I have not read much of the comments, but am I the only one who immediately thought “he’s wrapping them on his dick”?
is your bf a cat?
He jacks off with them. He really likes your ponytail.
There was another post similar to this where someone found out their BF was throwing away their hair ties because he thought they were “single use” and just litter she left around the apartment…
In other cases, I’ve seen people deliberately do stuff like this to prep their gfs to all the gaslighting they were planning to do to them and seeing how gullible they were. I hope this isn’t the case but those stories are always in the back of my mind when I hear things like this.
I fully want to believe he’s three ferrets in a trench coat.
My ex used them as cock rings 🤷♀️
Yes, you’re dating a ferret. Please, provide him with fresh water daily. Ha!

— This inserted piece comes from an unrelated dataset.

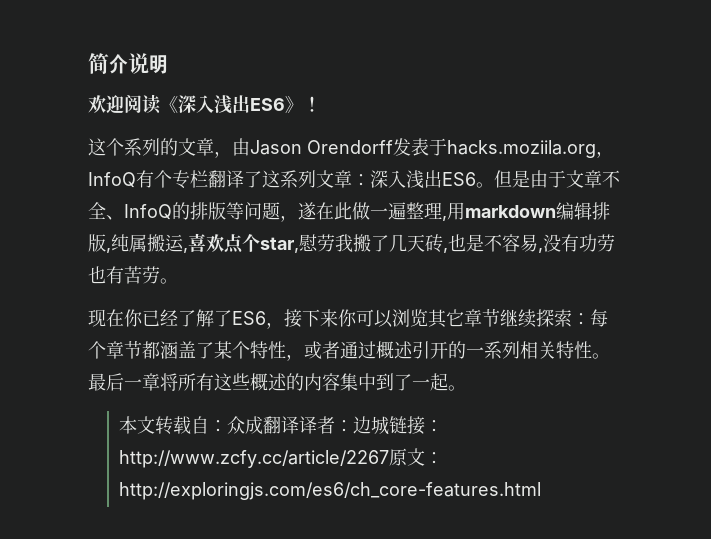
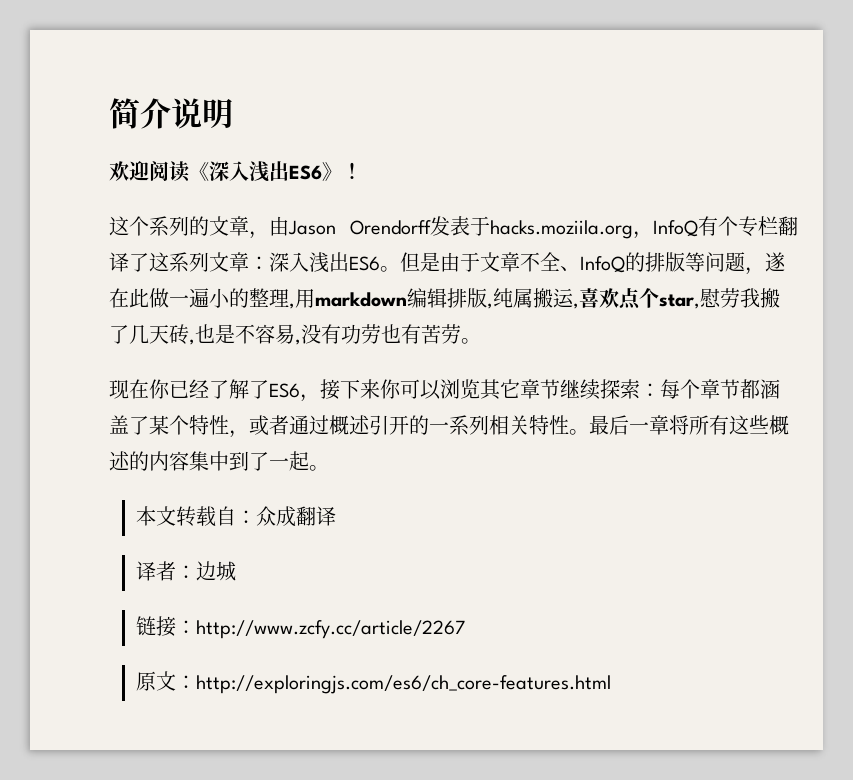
(406, 211) none -> [209,288,249,308] 小的
(300, 425) none -> (337, 516) //
(390, 425) none -> (237, 571) //
(390, 459) none -> (466, 629) //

Please give us the update after the conversation. I am fascinated.
I knew someone who used scrunchies to close chip bags and the like. But like youd notice that so idk
YOU: You planning a man bun?
HIM: ???
YOU: Well my scrunchies seem to really like you, and migrating to your place.
🤣 Who knows, I can’t imagine a single plausible reason for scrunchie theft.
Is he using them to tie up bags of chips? That’s where mine go. Drives me crazy.
Buy one made of thick material, slice it open and stuff an AirTag in it and sew it back up. See what happens to it.
Put glitter on them lol
I didn’t wear scrunchies, but my ex had multiple jars of all the ones he had stolen over the years. He thought he was so fucking cute to do it, laughed about watching girls (mostly high school) get frustrated. It was one of those things I just said “hmm” to, during the early relationship energy. In hindsight, people who violate small boundaries will violate big boundaries.
Im just throwing my guess out there— this sounds like some petty girl shi-. Does he have a sister, or a girl best friend that comes over a lot when you’re not there?
I’m a veterinarian. I once removed 10 hair ties from a cat’s stomach. I suspect the dog.
He’s definitely wearing them as cockrings.
Casually mention that since all your scrunches are disappearing you’ll just have to get a pixie cut
I had a coworker that was married to a man that hated when she put her hair up in a ponytail. NOT saying he is stealing them, but maybe moving them so you can’t put your hair up?